Despite numerous stumbles and continued opposition from the business community, regulators are now targeting a Jan. 1, 2019 launch date for the state's controversial retirement plan mandate.

That marks a 12-month delay for rolling out the plan, which the state legislature narrowly approved in 2016 with Lt. Gov. Nancy Wyman's vote needed to break a tie in the Senate.

The mandate forces businesses with five or more employees to enroll any full- or part-time worker not eligible for an employer-sponsored plan into a separate plan administered by the Connecticut Retirement Security Authority.

Architects of the mandate argued that private sector workers were not saving enough for retirement.

Rather than encourage greater participation in private sector 401(k) retirement plans, they created a plan that offers no tax benefit to employees—unlike private sector plans, which are readily available to all workers.

The legislation mandates employee contributions at 3% of salary, but deducts that from wages after taxes, with those contributions used to fund the bureaucracy needed to administer the plan.

Obstacles

The authority has faced a series of obstacles.

CRSA members only met for the first time in August last year and three months later postponed the plan roll out indefinitely.

In May 2017, the U.S. Congress overturned an Obama-era regulation that allowed states to manage retirement plans without complying with consumer protections governed by the Employee Retirement Income Security Act.

That meant Connecticut needed to comply with the same costly but important consumer safeguards ERISA requires for private sector plans.

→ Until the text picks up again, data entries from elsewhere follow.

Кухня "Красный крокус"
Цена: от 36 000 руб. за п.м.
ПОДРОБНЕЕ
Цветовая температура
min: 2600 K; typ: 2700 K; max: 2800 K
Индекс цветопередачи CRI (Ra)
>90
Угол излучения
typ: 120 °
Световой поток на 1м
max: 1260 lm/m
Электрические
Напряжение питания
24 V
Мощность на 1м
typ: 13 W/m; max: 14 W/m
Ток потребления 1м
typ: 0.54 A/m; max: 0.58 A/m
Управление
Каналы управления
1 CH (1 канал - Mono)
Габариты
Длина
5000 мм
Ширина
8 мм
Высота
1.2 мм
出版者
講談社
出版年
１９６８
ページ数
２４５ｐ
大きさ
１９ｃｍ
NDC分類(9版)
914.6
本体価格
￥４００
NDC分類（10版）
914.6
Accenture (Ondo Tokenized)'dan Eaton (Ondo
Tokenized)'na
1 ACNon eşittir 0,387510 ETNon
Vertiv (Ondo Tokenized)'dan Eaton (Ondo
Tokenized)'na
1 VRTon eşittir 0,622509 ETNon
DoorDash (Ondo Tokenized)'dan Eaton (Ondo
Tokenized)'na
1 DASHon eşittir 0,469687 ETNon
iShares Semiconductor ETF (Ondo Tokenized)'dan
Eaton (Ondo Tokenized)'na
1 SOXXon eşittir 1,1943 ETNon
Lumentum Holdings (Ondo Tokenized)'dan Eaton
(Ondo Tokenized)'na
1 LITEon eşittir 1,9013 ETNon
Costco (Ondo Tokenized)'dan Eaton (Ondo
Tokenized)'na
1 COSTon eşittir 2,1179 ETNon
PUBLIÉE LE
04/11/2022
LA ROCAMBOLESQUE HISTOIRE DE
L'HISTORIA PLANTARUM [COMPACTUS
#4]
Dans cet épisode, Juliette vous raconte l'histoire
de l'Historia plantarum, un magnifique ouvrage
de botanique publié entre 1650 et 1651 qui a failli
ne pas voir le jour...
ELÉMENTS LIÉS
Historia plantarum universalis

However, CRSA chair Scott Jackson, the Department of Revenue Services commissioner, told the Hartford Business Journal this week that after consulting with attorneys, the authority's concerns with the rule change have diminished.

Funding Issues

CRSA's efforts were also undermined by a lack of start-up funding, compounded by a legislative prohibition against borrowing from taxpayers.

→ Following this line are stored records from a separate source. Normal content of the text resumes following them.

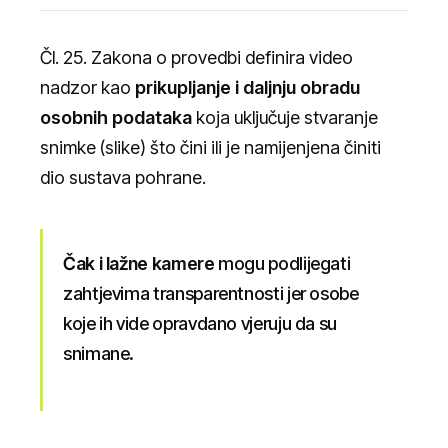
Čl. 25. Zakona o provedbi definira video
nadzor kao
prikupljanje i daljnju obradu
osobnih podataka
koja uključuje stvaranje
snimke (slike) što čini ili je namijenjena činiti
dio sustava pohrane.
Čak i lažne kamere
mogu podlijegati
zahtjevima transparentnosti jer osobe
koje ih vide opravdano vjeruju da su
snimane.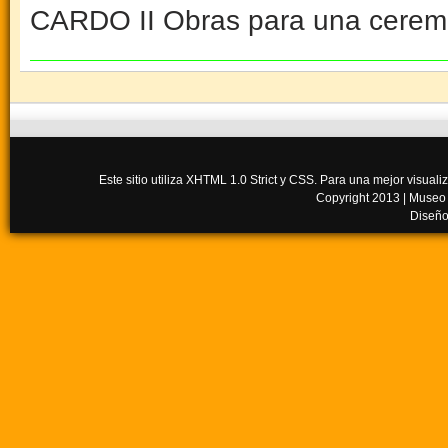
CARDO II Obras para una ceremo
Este sitio utiliza XHTML 1.0 Strict y CSS. Para una mejor visua
Copyright 2013 |
Museo
Diseño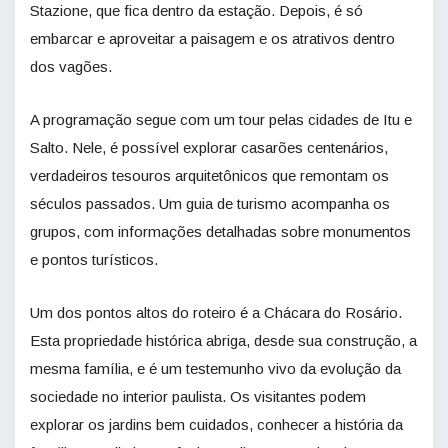
Stazione, que fica dentro da estação. Depois, é só
embarcar e aproveitar a paisagem e os atrativos dentro
dos vagões.
A programação segue com um tour pelas cidades de Itu e
Salto. Nele, é possível explorar casarões centenários,
verdadeiros tesouros arquitetônicos que remontam os
séculos passados. Um guia de turismo acompanha os
grupos, com informações detalhadas sobre monumentos
e pontos turísticos.
Um dos pontos altos do roteiro é a Chácara do Rosário.
Esta propriedade histórica abriga, desde sua construção, a
mesma família, e é um testemunho vivo da evolução da
sociedade no interior paulista. Os visitantes podem
explorar os jardins bem cuidados, conhecer a história da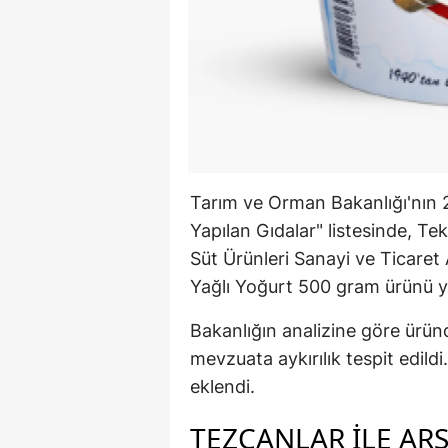
Tarım ve Orman Bakanlığı'nın 2
Yapılan Gıdalar" listesinde, T
Süt Ürünleri Sanayi ve Ticaret
Yağlı Yoğurt 500 gram ürünü ye
Bakanlığın analizine göre ürün
mevzuata aykırılık tespit edildi
eklendi.
TEZCANLAR ILE AR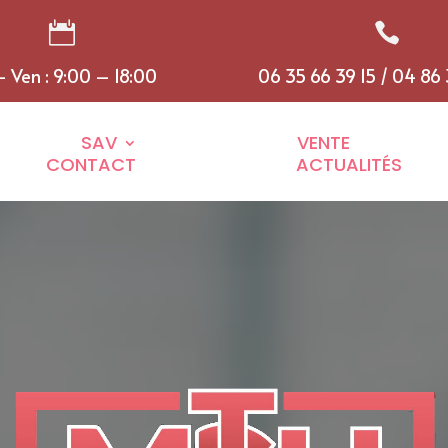


- Ven : 9:00 – 18:00
06 35 66 39 15 / 04 86
SAV
VENTE
CONTACT
ACTUALITÉS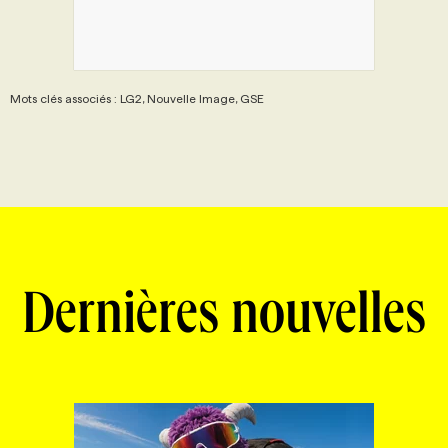
Mots clés associés : LG2, Nouvelle Image, GSE
Dernières nouvelles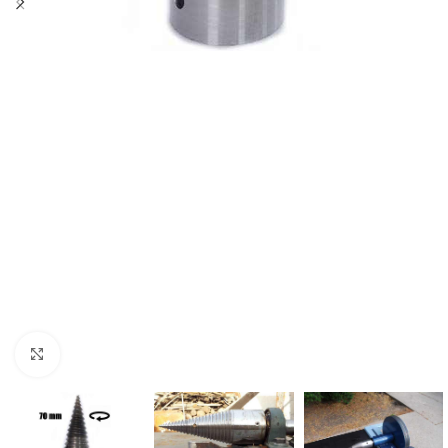
Nagyításhoz kattints ide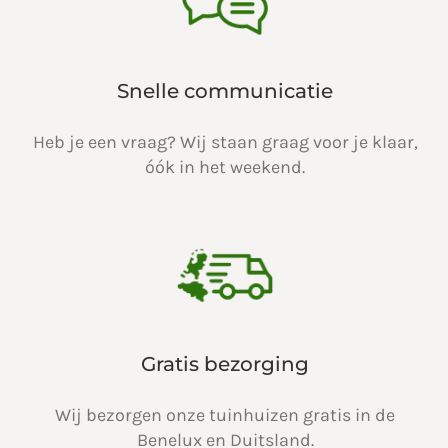
Snelle communicatie
Heb je een vraag? Wij staan graag voor je klaar,
óók in het weekend.
Gratis bezorging
Wij bezorgen onze tuinhuizen gratis in de
Benelux en Duitsland.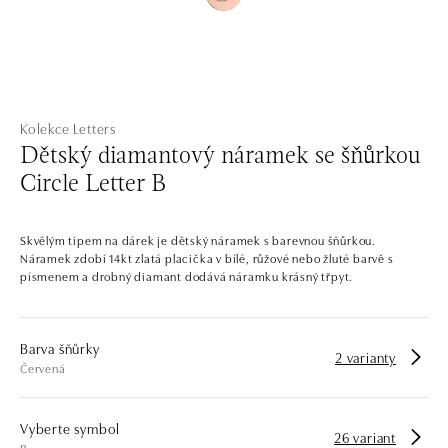
Kolekce Letters
Dětský diamantový náramek se šňůrkou
Circle Letter B
Skvělým tipem na dárek je dětský náramek s barevnou šňůrkou.
Náramek zdobí 14kt zlatá placička v bílé, růžové nebo žluté barvě s
písmenem a drobný diamant dodává náramku krásný třpyt.
Barva šňůrky
2 varianty
Červená
Vyberte symbol
26 variant
B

Further, the state plan is required by law to offer options from multiple vendors.

The authority has chosen novel interpretations of state law to get around those requirements.

CRSA is also dancing around the multiple vendor requirement, arguing that offering multiple plans from a single vendor addresses the spirit of the law.
To fund start-up operations—including hiring an executive director, legal costs, management and consultant fees, and bonding and insurance—board members initially targeted funds from the $400,000 lawmakers appropriated years ago to study a state-administered retirement plan.

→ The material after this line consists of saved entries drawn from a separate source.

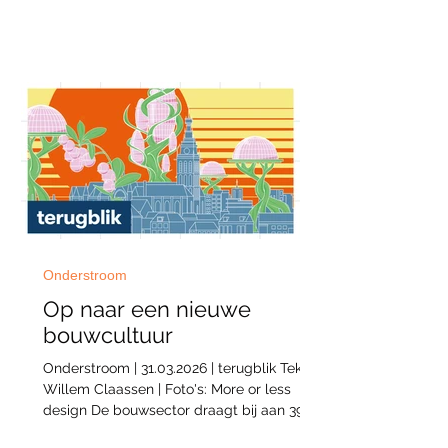
basisprincipes moet je als stad hanteren
om de sociale kwaliteit in hoogbouw te
waarborgen? Op 16 juni vond een nieuwe
editie van Stadszaken plaats, met sociaal
architect Ruby van den Munckhof en
stedenbouwkundigen Bram van Ooijen en
Wander Hendriks als gasten. In de NYMA
makersplaats spraken ze over hoe de
leefkwaliteit van
Onderstroom
Op naar een nieuwe
bouwcultuur
Onderstroom | 31.03.2026 | terugblik Tekst:
Willem Claassen | Foto's: More or less
design De bouwsector draagt bij aan 39%
van de wereldwijde CO2-uitstoot. Bouwen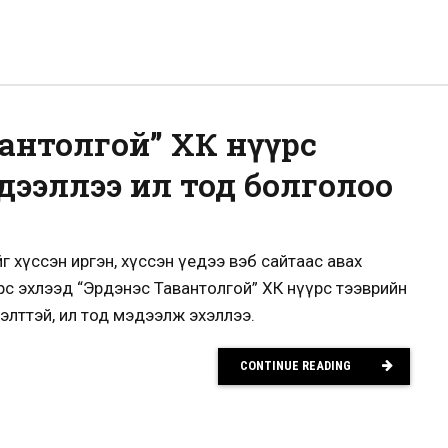
вантолгой” ХК нүүрс
дээллээ ил тод болголоо
 хүссэн иргэн, хүссэн үедээ вэб сайтаас авах
рөөс эхлээд “Эрдэнэс Тавантолгой” ХК нүүрс тээврийн
элттэй, ил тод мэдээлж эхэллээ.
CONTINUE READING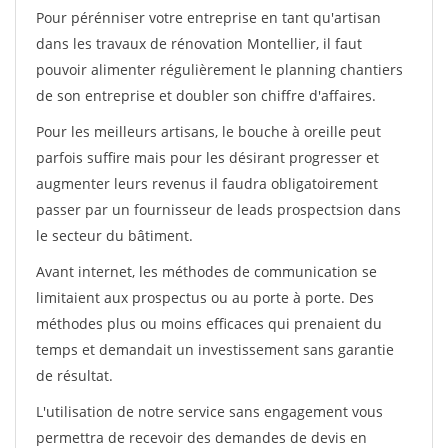
Pour pérénniser votre entreprise en tant qu'artisan
dans les travaux de rénovation Montellier, il faut
pouvoir alimenter régulièrement le planning chantiers
de son entreprise et doubler son chiffre d'affaires.
Pour les meilleurs artisans, le bouche à oreille peut
parfois suffire mais pour les désirant progresser et
augmenter leurs revenus il faudra obligatoirement
passer par un fournisseur de leads prospectsion dans
le secteur du bâtiment.
Avant internet, les méthodes de communication se
limitaient aux prospectus ou au porte à porte. Des
méthodes plus ou moins efficaces qui prenaient du
temps et demandait un investissement sans garantie
de résultat.
L'utilisation de notre service sans engagement vous
permettra de recevoir des demandes de devis en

Despite the questionable notion of raiding one-time funds intended for another purpose, the authority approved a memorandum of understanding to access that money.

One board member also suggested CRSA could fund operations more quickly by doubling the mandated employee contribution from 3% to 6%.

Taxpayer Dollars

CRSA then successfully lobbied lawmakers to add a provision in legislation enacted in the final hours of the 2018 legislative session, allowing the authority to borrow up to $1 million from the general fund to cover start-up costs.

In other words, CRSA appears to have sidestepped the legislation's ban on using taxpayer dollars by borrowing money from the state's general fund.

The authority is also dancing around the multiple vendor requirement, arguing that offering multiple plans from a single vendor addresses the spirit of the law.

Businesses remain concerned about complying with this costly, burdensome mandate.

Those concerns are only heightened by the constant delays, lack of clarity, and the CRSA's interpretations of federal and state law.